I think we are missing the bus on warfarin testing.
I am a practicing hematologist. I cannot fathom what the benefit of warfarin genetic testing is supposed to be.
I am a proponent of genetic testing. I believe that BRCA testing saves lives, and I send a lot of tests. I have lectured to community groups about the importance of BRCA testing.
I think there's a huge difference between that and warfarin testing. We already have a well-established clinical platform for dosing and adjusting warfarin dosing: INR testing. INR tests are rapid, cheap, and are well-correlated to bleeding risk.
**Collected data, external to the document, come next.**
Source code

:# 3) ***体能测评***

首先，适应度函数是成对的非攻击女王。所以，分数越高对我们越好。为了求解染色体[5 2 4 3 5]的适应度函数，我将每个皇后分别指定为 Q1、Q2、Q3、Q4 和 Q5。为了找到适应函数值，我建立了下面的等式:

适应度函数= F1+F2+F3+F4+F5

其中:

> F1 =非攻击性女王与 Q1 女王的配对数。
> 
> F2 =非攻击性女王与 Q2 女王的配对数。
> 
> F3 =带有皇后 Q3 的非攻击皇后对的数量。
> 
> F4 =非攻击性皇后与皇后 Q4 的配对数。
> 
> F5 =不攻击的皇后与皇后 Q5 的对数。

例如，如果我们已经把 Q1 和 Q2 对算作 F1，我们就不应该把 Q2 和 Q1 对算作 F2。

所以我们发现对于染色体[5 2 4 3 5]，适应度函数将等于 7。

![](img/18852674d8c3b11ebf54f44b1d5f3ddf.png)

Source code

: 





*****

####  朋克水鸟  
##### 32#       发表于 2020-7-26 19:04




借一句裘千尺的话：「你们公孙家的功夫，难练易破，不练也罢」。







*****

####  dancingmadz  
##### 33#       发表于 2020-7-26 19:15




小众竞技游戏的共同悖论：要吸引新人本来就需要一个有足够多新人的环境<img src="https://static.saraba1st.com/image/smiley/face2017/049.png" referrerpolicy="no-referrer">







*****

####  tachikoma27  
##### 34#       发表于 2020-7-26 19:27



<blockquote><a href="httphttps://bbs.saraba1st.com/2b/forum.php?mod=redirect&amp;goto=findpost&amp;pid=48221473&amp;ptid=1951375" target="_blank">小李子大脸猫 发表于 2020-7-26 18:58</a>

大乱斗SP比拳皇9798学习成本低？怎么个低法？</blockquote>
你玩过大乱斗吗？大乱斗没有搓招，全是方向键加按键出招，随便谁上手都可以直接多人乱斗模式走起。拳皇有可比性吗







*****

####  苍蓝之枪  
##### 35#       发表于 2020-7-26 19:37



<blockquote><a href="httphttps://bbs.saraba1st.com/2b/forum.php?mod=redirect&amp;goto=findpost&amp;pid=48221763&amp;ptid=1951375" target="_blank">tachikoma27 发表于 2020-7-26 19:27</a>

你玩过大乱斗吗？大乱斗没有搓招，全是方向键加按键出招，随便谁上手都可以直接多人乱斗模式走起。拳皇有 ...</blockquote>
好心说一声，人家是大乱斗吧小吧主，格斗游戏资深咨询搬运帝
We already know that we have to follow some patients more carefully on warfarin; that fact becomes clinically evident in short order. Labile INRs in my office are followed with shorter intervals of testing, and that would be true regardless of the result of genetic testing. So I fail to see the added value of testing.
I would like to see a study where patients were managed differently according to warfarin genetic testing, and that the outcomes were improved. So far, there hasn't been such a paper.
Finally, in the specific case of warfarin, we are expecting the approval of two if not three new oral anticoagulants that will not require any INR testing at all. Warfarin genetic testing is solving a clinical problem that may not exist in a few years.
I would prefer we devote our precious health research resources to creating tests that actually benefit doctors and patients, not just ones that enrich the testing companies.